**The task:**
Locate the line that contains "Con objeto de" in the entries below, then repeat it and every following line through the line that contains "Se entiende por", exactly, and no others.

**Information shown:**
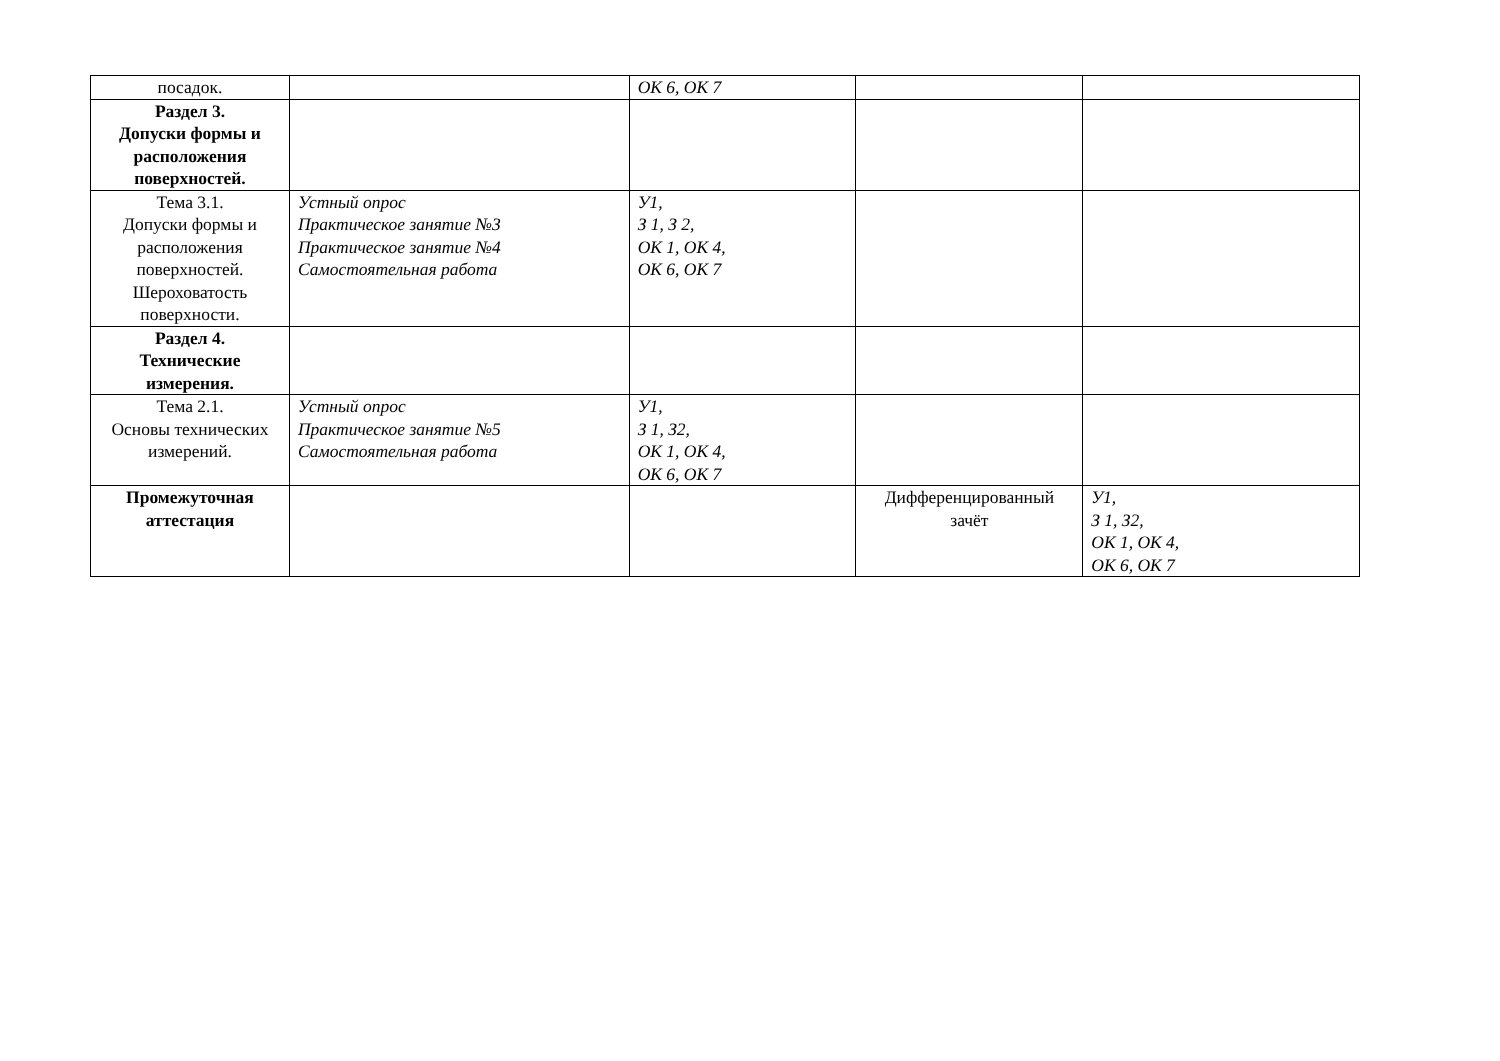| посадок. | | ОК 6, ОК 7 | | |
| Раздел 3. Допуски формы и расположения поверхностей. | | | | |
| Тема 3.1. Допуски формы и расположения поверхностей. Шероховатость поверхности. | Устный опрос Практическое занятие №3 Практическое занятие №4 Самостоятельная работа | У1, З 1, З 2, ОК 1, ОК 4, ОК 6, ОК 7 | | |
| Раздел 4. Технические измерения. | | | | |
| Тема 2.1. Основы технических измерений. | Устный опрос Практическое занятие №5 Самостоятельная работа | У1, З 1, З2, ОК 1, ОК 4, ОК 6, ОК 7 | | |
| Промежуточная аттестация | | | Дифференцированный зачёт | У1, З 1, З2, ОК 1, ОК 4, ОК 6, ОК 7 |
* * *
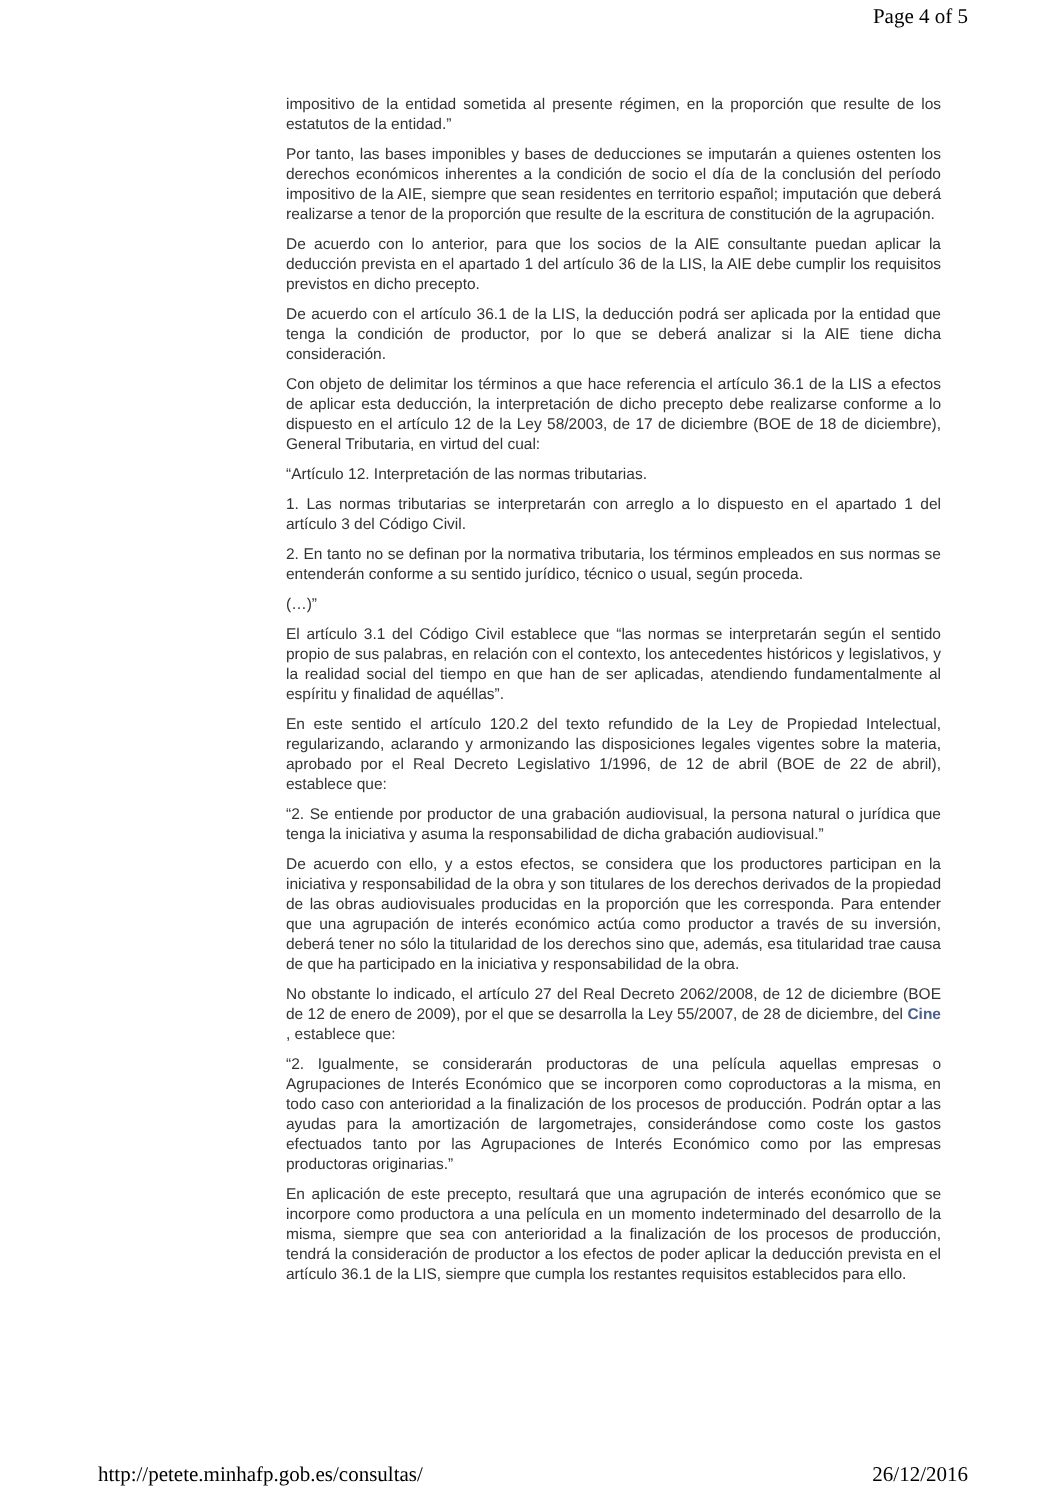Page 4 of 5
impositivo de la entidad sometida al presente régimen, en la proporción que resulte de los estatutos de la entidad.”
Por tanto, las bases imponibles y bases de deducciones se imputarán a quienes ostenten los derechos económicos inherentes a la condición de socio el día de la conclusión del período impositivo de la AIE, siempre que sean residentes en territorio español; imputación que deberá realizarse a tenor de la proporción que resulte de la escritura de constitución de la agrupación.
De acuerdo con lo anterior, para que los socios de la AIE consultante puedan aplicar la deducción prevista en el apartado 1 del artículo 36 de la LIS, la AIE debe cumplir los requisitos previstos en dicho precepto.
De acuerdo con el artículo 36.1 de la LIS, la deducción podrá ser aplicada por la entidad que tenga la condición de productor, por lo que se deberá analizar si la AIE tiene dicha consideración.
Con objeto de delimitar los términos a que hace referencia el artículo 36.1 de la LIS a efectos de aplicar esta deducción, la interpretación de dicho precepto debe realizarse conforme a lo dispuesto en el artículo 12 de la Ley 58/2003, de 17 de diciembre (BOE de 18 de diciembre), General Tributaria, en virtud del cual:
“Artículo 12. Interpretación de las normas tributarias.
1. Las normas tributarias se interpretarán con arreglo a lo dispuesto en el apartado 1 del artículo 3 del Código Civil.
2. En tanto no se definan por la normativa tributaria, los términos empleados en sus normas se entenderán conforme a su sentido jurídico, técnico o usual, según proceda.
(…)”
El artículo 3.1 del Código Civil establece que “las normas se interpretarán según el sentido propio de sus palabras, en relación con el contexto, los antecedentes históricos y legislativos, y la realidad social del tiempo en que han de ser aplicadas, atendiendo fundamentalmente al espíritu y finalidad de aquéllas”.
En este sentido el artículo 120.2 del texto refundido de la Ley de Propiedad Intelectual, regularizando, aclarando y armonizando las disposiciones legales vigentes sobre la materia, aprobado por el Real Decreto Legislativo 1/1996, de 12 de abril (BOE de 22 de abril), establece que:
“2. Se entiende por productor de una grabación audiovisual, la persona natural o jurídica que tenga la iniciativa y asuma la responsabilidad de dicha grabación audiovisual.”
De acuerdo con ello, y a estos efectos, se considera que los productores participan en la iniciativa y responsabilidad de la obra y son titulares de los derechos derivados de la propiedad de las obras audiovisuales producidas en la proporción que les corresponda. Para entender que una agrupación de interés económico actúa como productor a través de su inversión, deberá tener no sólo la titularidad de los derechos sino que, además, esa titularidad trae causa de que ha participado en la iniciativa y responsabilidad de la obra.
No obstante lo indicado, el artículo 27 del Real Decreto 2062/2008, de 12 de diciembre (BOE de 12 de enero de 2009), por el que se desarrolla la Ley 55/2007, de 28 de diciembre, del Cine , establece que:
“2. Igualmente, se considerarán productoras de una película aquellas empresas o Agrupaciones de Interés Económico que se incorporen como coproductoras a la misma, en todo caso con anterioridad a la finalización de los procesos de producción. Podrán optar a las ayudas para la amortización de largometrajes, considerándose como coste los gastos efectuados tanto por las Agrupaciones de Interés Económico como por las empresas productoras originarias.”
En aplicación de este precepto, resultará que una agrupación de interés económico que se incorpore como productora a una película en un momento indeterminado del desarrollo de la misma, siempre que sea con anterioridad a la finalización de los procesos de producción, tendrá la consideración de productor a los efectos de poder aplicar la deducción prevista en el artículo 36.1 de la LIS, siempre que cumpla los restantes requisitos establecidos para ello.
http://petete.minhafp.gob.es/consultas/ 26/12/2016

**The answer:**
Con objeto de delimitar los términos a que hace referencia el artículo 36.1 de la LIS a efectos de aplicar esta deducción, la interpretación de dicho precepto debe realizarse conforme a lo dispuesto en el artículo 12 de la Ley 58/2003, de 17 de diciembre (BOE de 18 de diciembre), General Tributaria, en virtud del cual:
“Artículo 12. Interpretación de las normas tributarias.
1. Las normas tributarias se interpretarán con arreglo a lo dispuesto en el apartado 1 del artículo 3 del Código Civil.
2. En tanto no se definan por la normativa tributaria, los términos empleados en sus normas se entenderán conforme a su sentido jurídico, técnico o usual, según proceda.
(…)”
El artículo 3.1 del Código Civil establece que “las normas se interpretarán según el sentido propio de sus palabras, en relación con el contexto, los antecedentes históricos y legislativos, y la realidad social del tiempo en que han de ser aplicadas, atendiendo fundamentalmente al espíritu y finalidad de aquéllas”.
En este sentido el artículo 120.2 del texto refundido de la Ley de Propiedad Intelectual, regularizando, aclarando y armonizando las disposiciones legales vigentes sobre la materia, aprobado por el Real Decreto Legislativo 1/1996, de 12 de abril (BOE de 22 de abril), establece que:
“2. Se entiende por productor de una grabación audiovisual, la persona natural o jurídica que tenga la iniciativa y asuma la responsabilidad de dicha grabación audiovisual.”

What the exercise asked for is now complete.